The Balkan War
During the Balkan Wars of 1912-1913, Serbian forces invaded and conquered Kosovo, northern and central Albania and much of Macedonia both in a drive to expel Ottoman forces from the Balkans and as a simple land grab. The central European powers, Germany and Austria-Hungary, were hostile to Serbia's expansion into the southern Balkans and shocked at its Albanian extermination policies, as reflected in the following front-page editorial published in the "Frankfurter Zeitung" in March 1913, a year and a half before the outbreak of the First World War.
Captive Albanian fighters being paraded
through the streets of Belgrade
The Balkan War
The Extermination of the Albanians
In our third morning edition, our private correspondent in Üsküb [Skopje] brought us the shocking news that 300 Albanians have been shot by the Serbs, once again without trial. The report will of course be denied, as have all of the proven crimes and atrocities committed by the military leadership of that Balkan country. No objective observer in Europe attaches any value to such denials. With regard to the theatre of war in Albania, no one can accept the excuse that the crimes were committed by irresponsible bands called comitadjis over whom the Serbian army command had no control. In this particular case, regular Serbian soldiers seem to be behind the bloodbath, but even in cases where terrible massacres were committed by irregular auxiliary troops, there is no doubt that they occurred with the tacit permission and will of the Serbian authorities.

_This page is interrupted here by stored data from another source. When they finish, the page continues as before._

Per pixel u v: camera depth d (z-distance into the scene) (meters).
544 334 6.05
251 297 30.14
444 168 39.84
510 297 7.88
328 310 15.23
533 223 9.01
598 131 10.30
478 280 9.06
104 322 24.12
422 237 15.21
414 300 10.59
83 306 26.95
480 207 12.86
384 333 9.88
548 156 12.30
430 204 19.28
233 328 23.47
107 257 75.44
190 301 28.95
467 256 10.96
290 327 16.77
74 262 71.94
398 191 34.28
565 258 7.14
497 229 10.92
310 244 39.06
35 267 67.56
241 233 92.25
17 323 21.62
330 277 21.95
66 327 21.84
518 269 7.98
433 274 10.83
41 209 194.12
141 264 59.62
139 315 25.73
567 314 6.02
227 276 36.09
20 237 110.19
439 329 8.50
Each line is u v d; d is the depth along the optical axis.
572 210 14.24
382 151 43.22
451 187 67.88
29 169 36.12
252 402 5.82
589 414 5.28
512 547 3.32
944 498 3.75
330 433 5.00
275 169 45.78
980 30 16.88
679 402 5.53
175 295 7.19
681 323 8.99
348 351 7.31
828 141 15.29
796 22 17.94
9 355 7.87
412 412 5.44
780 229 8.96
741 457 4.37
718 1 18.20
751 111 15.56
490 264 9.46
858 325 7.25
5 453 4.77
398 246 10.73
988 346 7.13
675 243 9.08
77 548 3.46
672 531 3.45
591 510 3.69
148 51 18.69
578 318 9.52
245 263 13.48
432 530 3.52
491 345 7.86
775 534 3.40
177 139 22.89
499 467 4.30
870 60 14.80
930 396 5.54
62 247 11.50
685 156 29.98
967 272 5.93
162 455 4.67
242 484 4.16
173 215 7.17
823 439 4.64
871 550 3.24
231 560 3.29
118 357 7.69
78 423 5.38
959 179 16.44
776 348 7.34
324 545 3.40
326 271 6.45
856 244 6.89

At the beginning of the war, the Serbian authorities told us quite openly: “We are going to exterminate the Albanians.” We feel it is our duty to expose the intentions of the leadership in Belgrade since this policy of systematic extermination is being carried out unabated, despite all European protests. The gentlemen will deny everything, being confident that journalistic tact will prevent us from naming names, and it is evident that we would not do such a thing if we were not absolutely sure of our sources.
The facts speak louder than any open admission of guilt ever could. Since Serbian troops crossed the border last autumn and occupied territory inhabited by the Albanians, there has been one bloodbath after the other. In some individual cases, it may be that in order to defend themselves, the conquerors were forced to respond with military rigor to shots fired insidiously at their troops from Albanian villages. But no laws of war or claims of self-defence justify the razing to the ground of hundreds of villages and the slaughter of tens of thousands of men, women and children who were not taking part in the fighting. This has taken place out of fear of future revenge, from an awareness that they are seizing a country to which they have no national right, and from the fact that they are conquering a people who will fight to the death for their freedom. In most of the conquered regions, Serbs are to be found only in the towns and, as in Üsküb, they are everywhere a small minority. In the countryside, the population is mostly Albanian, the same Albanians that the Ottoman Empire was unable to get control of. It is obvious that the government in Belgrade will not manage to get control of them either. What Serbia wants is not new subjects, but more land, and what could be better than unclaimed property?... It was for this reason that they decided from the start to go for Albanian land, as much as they could get, to declare it abandoned and, amidst these endeavours, subtly spread the word to “exterminate the Albanians.”
The sources for the terrible reports on the appalling military conduct of the Serbs in Albania are not Turkish. Nor do these reports stem from Germans and Austrians who might be accused of being friendly to the Turks, but rather from representatives of the Triple Entente, in particular English reporters. In addition to this, it is no secret that the consular reports of most of the European countries confirm these happenings. Recently things were somewhat quieter, but now, all of a sudden, comes this report that 300 tribesmen of Luma, caught unarmed, were shot in Prizren. Luma is a district with a town of the same name that is located west of Kalkandelen [Tetovo], but on the right bank of the Drin, i.e. just over the border in that part of Albania accorded to Serbia by the Ambassadors’ Conference. They seem to want to make a clean sweep of things.
What does Europe have to say about the slaughter of a people who have already been subjected? […] What is certain is that the rulers in Belgrade know exactly what is going on in Albania. But they also know that they are dependent upon the goodwill of Europe for their control of Albania and for many other matters. It is high time that the Great Powers make it clear to them that a state ruled by barbaric instinct will be treated differently by them than a civilized country. Is our sense of humanity not strong enough for Europe to exert influence on its diplomats? It seems to us that, for political reasons, the leaders of the Triple Entente should take the lead here because they would be less suspected of self-interest than Albania’s neighbours, Austria and Italy, and Germany that is allied to the latter countries. If there is but a spark of the spirit of Gladstone in the present liberal government of England, it will take the lead and put an end to these barbaric doings in the Balkans.
[Article from the Frankfurter Zeitung, Frankfurt, 14 March 1913, pp 1-2. Translated from the German by Robert Elsie.]